▶ [Exercise]: Looking at the data below, report how many lines contain "from", with no other words.

Stored data
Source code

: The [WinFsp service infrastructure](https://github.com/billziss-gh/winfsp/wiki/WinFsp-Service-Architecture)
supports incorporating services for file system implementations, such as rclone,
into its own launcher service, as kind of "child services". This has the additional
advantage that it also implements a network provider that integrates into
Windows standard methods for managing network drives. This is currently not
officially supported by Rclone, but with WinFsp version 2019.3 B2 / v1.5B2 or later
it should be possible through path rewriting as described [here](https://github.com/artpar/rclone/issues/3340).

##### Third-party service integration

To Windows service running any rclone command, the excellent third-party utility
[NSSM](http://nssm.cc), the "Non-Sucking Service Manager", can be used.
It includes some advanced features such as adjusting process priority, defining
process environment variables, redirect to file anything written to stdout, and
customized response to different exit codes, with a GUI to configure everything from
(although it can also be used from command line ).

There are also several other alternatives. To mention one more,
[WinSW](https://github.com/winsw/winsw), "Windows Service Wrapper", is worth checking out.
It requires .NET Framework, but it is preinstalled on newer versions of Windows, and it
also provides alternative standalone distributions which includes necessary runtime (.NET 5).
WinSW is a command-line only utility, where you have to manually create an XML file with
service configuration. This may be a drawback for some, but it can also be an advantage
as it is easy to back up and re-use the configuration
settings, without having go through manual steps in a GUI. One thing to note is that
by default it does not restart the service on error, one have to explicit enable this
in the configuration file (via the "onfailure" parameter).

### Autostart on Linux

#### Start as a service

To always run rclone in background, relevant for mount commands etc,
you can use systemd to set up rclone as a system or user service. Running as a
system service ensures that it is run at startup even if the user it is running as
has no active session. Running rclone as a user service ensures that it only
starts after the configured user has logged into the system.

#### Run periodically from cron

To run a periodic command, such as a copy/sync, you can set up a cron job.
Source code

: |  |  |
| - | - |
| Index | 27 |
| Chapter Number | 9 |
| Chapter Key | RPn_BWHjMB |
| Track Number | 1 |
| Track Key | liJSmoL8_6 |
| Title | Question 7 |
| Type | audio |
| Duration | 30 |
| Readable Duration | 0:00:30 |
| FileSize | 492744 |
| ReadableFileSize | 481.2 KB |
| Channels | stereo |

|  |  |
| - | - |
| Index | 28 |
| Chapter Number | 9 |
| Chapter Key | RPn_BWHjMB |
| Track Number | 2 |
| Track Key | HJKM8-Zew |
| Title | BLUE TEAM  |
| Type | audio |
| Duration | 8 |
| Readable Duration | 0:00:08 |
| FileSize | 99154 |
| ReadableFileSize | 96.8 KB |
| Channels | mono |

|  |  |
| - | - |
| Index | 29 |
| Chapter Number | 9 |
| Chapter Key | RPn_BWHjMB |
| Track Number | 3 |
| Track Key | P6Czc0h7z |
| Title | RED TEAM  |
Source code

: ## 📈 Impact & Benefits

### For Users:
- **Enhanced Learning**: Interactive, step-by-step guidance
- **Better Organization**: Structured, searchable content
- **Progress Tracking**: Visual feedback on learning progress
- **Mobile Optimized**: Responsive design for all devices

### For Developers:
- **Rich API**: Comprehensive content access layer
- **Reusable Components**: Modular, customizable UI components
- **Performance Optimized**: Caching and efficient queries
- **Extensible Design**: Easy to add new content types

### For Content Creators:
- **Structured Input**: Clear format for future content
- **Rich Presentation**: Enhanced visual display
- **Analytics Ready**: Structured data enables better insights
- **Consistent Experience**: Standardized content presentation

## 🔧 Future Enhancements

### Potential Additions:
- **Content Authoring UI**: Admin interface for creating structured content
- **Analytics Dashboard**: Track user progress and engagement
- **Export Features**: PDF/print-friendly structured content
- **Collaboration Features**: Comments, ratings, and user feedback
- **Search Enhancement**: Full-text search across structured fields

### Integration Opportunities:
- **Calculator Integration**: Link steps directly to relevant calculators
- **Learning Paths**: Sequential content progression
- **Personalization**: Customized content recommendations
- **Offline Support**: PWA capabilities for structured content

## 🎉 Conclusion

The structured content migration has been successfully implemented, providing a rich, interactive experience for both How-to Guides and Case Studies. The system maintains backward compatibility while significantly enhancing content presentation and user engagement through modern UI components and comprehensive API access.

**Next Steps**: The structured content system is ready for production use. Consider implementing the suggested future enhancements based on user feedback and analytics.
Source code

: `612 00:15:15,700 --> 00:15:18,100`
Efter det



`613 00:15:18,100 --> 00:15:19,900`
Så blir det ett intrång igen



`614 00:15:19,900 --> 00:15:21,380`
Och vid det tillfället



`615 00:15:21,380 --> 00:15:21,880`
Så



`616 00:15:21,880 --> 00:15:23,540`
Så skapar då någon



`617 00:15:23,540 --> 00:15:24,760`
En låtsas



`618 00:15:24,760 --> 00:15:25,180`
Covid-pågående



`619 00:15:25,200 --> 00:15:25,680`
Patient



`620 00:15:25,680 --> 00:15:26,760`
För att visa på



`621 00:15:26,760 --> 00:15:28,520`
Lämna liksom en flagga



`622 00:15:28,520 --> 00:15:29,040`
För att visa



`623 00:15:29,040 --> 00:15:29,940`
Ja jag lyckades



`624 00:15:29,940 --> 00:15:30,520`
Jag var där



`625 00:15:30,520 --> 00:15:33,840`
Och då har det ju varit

▶ [Finished exercise]: 3